WRITTEN REQUEST → Rewrite all of the records below, replacing "maintenance sheet" with "service log" and leaving everything else unchanged.

-- Start --

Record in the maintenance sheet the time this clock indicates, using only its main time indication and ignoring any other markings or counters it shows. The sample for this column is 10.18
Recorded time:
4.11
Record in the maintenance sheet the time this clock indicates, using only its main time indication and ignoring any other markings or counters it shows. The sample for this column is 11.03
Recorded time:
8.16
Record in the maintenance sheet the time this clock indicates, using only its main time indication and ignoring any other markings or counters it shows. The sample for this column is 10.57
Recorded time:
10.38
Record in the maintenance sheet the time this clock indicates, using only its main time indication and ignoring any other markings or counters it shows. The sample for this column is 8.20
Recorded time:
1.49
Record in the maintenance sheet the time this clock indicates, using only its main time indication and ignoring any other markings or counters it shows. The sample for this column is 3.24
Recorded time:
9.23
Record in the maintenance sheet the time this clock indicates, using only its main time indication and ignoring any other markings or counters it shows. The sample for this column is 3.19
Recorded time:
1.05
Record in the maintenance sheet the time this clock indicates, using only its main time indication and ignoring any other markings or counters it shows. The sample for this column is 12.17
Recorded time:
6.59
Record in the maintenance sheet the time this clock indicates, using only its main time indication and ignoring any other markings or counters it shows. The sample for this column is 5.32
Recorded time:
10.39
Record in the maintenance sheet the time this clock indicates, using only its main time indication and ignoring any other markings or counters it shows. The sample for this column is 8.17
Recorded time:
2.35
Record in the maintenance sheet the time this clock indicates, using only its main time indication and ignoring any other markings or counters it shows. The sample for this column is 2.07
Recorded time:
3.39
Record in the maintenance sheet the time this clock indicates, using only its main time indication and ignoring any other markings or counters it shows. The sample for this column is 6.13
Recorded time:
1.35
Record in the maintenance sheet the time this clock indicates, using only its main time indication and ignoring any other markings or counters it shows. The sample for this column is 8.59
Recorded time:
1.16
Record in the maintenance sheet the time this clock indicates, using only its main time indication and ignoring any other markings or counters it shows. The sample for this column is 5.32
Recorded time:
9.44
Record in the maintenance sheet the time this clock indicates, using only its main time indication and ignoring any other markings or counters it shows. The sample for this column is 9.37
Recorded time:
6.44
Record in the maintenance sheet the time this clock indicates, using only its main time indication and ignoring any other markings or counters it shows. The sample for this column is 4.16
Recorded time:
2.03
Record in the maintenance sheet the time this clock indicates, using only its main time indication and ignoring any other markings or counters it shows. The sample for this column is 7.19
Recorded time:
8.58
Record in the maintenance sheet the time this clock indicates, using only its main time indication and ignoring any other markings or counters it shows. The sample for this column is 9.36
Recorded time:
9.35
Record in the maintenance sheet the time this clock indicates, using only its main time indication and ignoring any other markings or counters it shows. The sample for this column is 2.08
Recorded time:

-- End --

RESULT OF THE EXERCISE →
Record in the service log the time this clock indicates, using only its main time indication and ignoring any other markings or counters it shows. The sample for this column is 10.18
Recorded time:
4.11
Record in the service log the time this clock indicates, using only its main time indication and ignoring any other markings or counters it shows. The sample for this column is 11.03
Recorded time:
8.16
Record in the service log the time this clock indicates, using only its main time indication and ignoring any other markings or counters it shows. The sample for this column is 10.57
Recorded time:
10.38
Record in the service log the time this clock indicates, using only its main time indication and ignoring any other markings or counters it shows. The sample for this column is 8.20
Recorded time:
1.49
Record in the service log the time this clock indicates, using only its main time indication and ignoring any other markings or counters it shows. The sample for this column is 3.24
Recorded time:
9.23
Record in the service log the time this clock indicates, using only its main time indication and ignoring any other markings or counters it shows. The sample for this column is 3.19
Recorded time:
1.05
Record in the service log the time this clock indicates, using only its main time indication and ignoring any other markings or counters it shows. The sample for this column is 12.17
Recorded time:
6.59
Record in the service log the time this clock indicates, using only its main time indication and ignoring any other markings or counters it shows. The sample for this column is 5.32
Recorded time:
10.39
Record in the service log the time this clock indicates, using only its main time indication and ignoring any other markings or counters it shows. The sample for this column is 8.17
Recorded time:
2.35
Record in the service log the time this clock indicates, using only its main time indication and ignoring any other markings or counters it shows. The sample for this column is 2.07
Recorded time:
3.39
Record in the service log the time this clock indicates, using only its main time indication and ignoring any other markings or counters it shows. The sample for this column is 6.13
Recorded time:
1.35
Record in the service log the time this clock indicates, using only its main time indication and ignoring any other markings or counters it shows. The sample for this column is 8.59
Recorded time:
1.16
Record in the service log the time this clock indicates, using only its main time indication and ignoring any other markings or counters it shows. The sample for this column is 5.32
Recorded time:
9.44
Record in the service log the time this clock indicates, using only its main time indication and ignoring any other markings or counters it shows. The sample for this column is 9.37
Recorded time:
6.44
Record in the service log the time this clock indicates, using only its main time indication and ignoring any other markings or counters it shows. The sample for this column is 4.16
Recorded time:
2.03
Record in the service log the time this clock indicates, using only its main time indication and ignoring any other markings or counters it shows. The sample for this column is 7.19
Recorded time:
8.58
Record in the service log the time this clock indicates, using only its main time indication and ignoring any other markings or counters it shows. The sample for this column is 9.36
Recorded time:
9.35
Record in the service log the time this clock indicates, using only its main time indication and ignoring any other markings or counters it shows. The sample for this column is 2.08
Recorded time:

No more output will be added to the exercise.